Category Archives: ad fraud

Private Equity

Over the last few weeks there has been much reported about problems with automated digital buying, whether it’s Facebook’s misreporting of metrics, YouTube ads running within controversial videos or the latest that Header Bidding isn’t fixing brand safety problems. This problem has major implications on the future of the business of digital publishing.

Over the last few years open market real time bidding has taken off, driven primarily by agencies who are looking to arbitrage pricing to improve their overall margins. They create imaginary companies, agency trading desks, which simply sell inventory to themselves to sell to their clients at significantly higher CPMs than they paid. Agencies are looking for low price inventory that provides the highest margin. Clients aren’t looking deeply enough at site lists and sources of clicks to see how much bad traffic and click fraud is occurring. There’s just too much to wade through to find out.

This creates a need for publishers to create more impressions to sell through low quality and low cost content. Publishers created click bait and fraudulent traffic to make up for the “race to the bottom” pricing being offered by buyers. Sites like Buzzfeed, Diply, Answers, and Mashable use social media to generate traffic to content of absolutely no consequence;  “listicles” that require multiple clicks to complete. Each click results in a fresh set of ads being loaded and charged to advertisers. The industry went too far and now it is time to return to more reasonable practices.

As a buyer who embraces programmatic buying of digital advertising for many clients I see the value in using data to better select which ad impressions to bid on based on our clients’ needs. I counsel my clients not to use programmatic just to save money, but to use it to minimize waste that comes from buying “media space” instead of “audiences”.

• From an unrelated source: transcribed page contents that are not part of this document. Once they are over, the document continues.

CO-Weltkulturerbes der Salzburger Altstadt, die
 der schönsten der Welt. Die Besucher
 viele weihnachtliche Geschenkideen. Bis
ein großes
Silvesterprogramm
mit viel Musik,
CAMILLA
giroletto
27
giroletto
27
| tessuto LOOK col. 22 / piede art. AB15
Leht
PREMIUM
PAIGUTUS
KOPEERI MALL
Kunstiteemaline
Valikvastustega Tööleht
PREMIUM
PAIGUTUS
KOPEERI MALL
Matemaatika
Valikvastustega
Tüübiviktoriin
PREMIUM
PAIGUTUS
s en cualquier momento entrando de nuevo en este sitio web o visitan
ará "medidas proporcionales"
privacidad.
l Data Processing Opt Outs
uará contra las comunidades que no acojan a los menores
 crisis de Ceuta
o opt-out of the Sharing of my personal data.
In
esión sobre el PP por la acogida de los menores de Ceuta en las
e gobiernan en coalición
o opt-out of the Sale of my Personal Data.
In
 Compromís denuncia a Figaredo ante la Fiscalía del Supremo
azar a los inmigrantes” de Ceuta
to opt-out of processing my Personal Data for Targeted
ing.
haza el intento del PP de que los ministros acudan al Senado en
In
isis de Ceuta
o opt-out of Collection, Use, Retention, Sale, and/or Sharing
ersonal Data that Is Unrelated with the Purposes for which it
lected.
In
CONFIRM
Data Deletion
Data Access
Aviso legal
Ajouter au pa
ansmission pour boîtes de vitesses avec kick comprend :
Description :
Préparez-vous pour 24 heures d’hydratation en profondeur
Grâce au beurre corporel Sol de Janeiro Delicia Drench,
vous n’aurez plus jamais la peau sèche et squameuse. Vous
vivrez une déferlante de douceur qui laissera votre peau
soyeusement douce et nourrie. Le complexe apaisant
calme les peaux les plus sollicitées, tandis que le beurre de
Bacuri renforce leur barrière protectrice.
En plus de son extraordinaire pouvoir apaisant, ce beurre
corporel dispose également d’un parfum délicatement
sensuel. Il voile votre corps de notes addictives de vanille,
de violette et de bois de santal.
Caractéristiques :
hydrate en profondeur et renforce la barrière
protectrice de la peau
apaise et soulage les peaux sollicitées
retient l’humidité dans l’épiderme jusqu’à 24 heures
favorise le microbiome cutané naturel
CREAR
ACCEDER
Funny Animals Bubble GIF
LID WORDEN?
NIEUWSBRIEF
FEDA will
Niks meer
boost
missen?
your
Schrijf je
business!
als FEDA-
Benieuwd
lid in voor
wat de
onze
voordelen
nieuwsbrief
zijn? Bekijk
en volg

Header bidding will help in allowing publishers to evaluate all bids simultaneously, thereby selling the impression to the highest bidder but there is little incentive for them to minimize the click bait approach that leads to the wormhole. The best outcome for all parties is for faster adoption of private marketplace (PMP) deals that can be executed programmatically. There is more transactional transparency for all parties. Publishers can better control who advertises on their pages and marketers can have better control of brand safety and content they approve of.

Accept the higher CPM that PMP’s require because you’ll be getting the same results or better on effectiveness. Don’t let low CPMs be the barometer for your digital media buy.

 

The Dark Side of Programmatic Buying

Programmatic digital can be dicey when it comes to getting what you paid for and you should be concerned about fraud, bots, safety, and viewability issues that result in bad outcomes.

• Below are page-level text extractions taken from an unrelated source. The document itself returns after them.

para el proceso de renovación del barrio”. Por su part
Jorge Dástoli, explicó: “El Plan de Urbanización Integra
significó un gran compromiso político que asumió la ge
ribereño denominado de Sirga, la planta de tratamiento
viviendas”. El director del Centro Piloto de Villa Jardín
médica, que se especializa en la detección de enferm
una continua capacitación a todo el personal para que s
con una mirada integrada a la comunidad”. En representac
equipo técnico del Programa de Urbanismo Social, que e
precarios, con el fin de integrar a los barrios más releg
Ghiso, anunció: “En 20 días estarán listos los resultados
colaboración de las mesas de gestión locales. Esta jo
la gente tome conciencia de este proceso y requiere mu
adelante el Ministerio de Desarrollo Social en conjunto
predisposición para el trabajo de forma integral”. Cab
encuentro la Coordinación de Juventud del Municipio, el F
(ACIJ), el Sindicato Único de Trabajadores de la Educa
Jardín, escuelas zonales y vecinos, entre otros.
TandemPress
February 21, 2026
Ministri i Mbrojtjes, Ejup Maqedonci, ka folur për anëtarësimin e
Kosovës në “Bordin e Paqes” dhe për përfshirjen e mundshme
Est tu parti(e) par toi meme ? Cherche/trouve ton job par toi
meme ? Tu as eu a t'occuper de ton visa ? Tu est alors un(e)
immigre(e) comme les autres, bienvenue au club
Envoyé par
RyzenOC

A few months ago a prospective client asked me to evaluate a small programmatic buy her agency had executed for her with one DSP. The agency thought the buy was great, given that they drove a CTR of .48%, higher than most campaigns with a CPM of $1.40. On the surface I would agree.

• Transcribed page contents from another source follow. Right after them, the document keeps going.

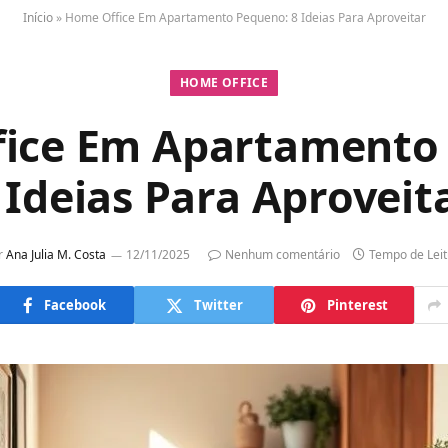
Início
»
Home Office Em Apartamento Pequeno: 8 Ideias Para Aproveitar
HOME OFFICE
ice Em Apartamento
 Ideias Para Aproveit
r
Ana Julia M. Costa
12/11/2025
Nenhum comentário
Tempo de Leit
Facebook
Twitter
Pinterest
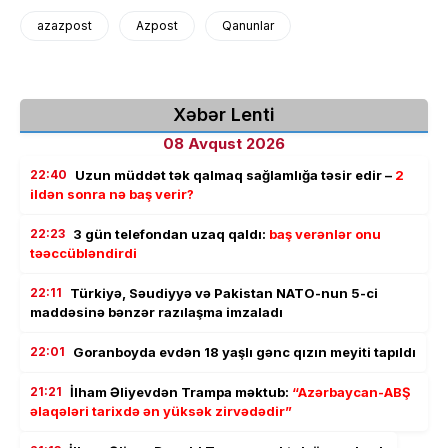
azazpost
Azpost
Qanunlar
Xəbər Lenti
08 Avqust 2026
22:40
Uzun müddət tək qalmaq sağlamlığa təsir edir –
2
ildən sonra nə baş verir?
22:23
3 gün telefondan uzaq qaldı:
baş verənlər onu
təəccübləndirdi
22:11
Türkiyə, Səudiyyə və Pakistan NATO-nun 5-ci
maddəsinə bənzər razılaşma imzaladı
22:01
Goranboyda evdən 18 yaşlı gənc qızın meyiti tapıldı
21:21
İlham Əliyevdən Trampa məktub:
“Azərbaycan-ABŞ
əlaqələri tarixdə ən yüksək zirvədədir”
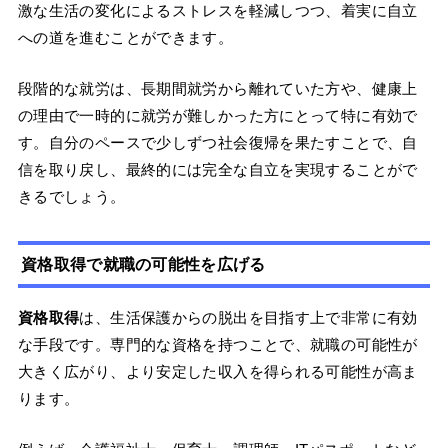
激な生活の変化によるストレスを軽減しつつ、着実に自立
への道を進むことができます。
段階的な就労は、長期間就労から離れていた方や、健康上
の理由で一時的に就労が難しかった方にとって特に有効で
す。自分のペースで少しずつ社会復帰を果たすことで、自
信を取り戻し、最終的には完全な自立を実現することがで
きるでしょう。
資格取得で就職の可能性を広げる
資格取得
は、生活保護からの脱出を目指す上で非常に有効
な手段です。専門的な資格を持つことで、就職の可能性が
大きく広がり、より安定した収入を得られる可能性が高ま
ります。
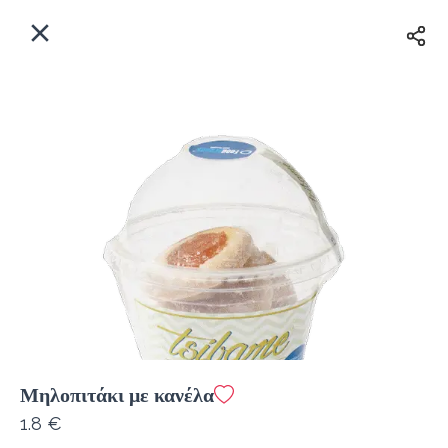
EL
Αρχική
Πού παραδίδουμε;
Συνδεθείτε
Άμεσα
Delivery
Εγγραφή
κλειστό
Μηλοπιτάκι με κανέλα
Coffeebrands Λεωφ. Στρατού 9-5
1.8 €
Κόστος παράδοσης
0.0 €
12Λεπτό
0.0 km
0
•
•
•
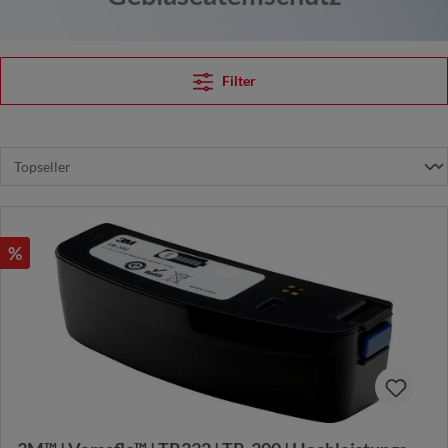
Filter
%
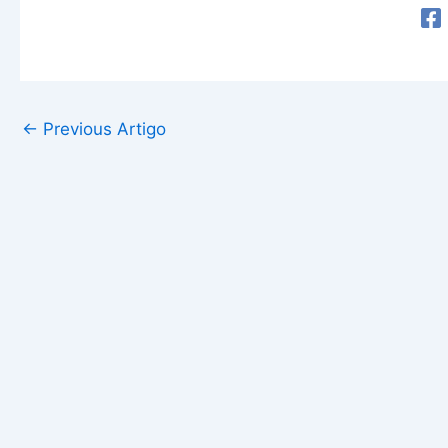
←
Previous Artigo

That is, until I looked at the source of clicks report. This was a small enough campaign, just under 10,000 clicks, that a simple scan of the source of the clicks made me question the real value of the campaign. Many of the URL’s were from out of the US (Belgium, Brazil, Malaysia to name a few) but his was supposed to be a US campaign. Many were from sites that I could not load if I tried. Many seemed to be legitimate sites, but the visits were very low quality and very brief. The average session time for clicks from this DSP was 1/3rd to 1/4th the next lowest referrer. Average page views were even lower.

I sent the source of clicks list to a third party fraud and safety expert for their opinion. About 50% of the clicks were “High Risk” for fraud and another 5% were “Suspect”.

So if this is true, the client’s CPC for real clicks just doubled, at a minimum. Since I knew which DSP was used I asked them for their opinion on the third party auditor’s findings. I was shocked at the response from the DSP salesperson; we take brand safety very seriously and we’re more than happy to deliver on any parameters mandated.  Normally, during campaign negotiations we need to know in advance if a campaign is being measured by a third party and we’ll set up with daily reporting so that we can optimize out of those placements, sites, creative, and or content driving fraud.” 

Let me translate this for you. He said that if they knew we were going to look at a third party safety audit that they would not have delivered those impressions. Want to know what was worse? The CEO of the DSP echoed the same sentiments when I raised the issue up the line.

Fraud and bot clicks are going to happen. Clients and their partners who focus exclusively on getting the lowest CPM or CPC will find that they are actually paying more than they think for real inventory. Use a third party verification service for your campaigns, even if it is just to keep the people you’re giving money to honest.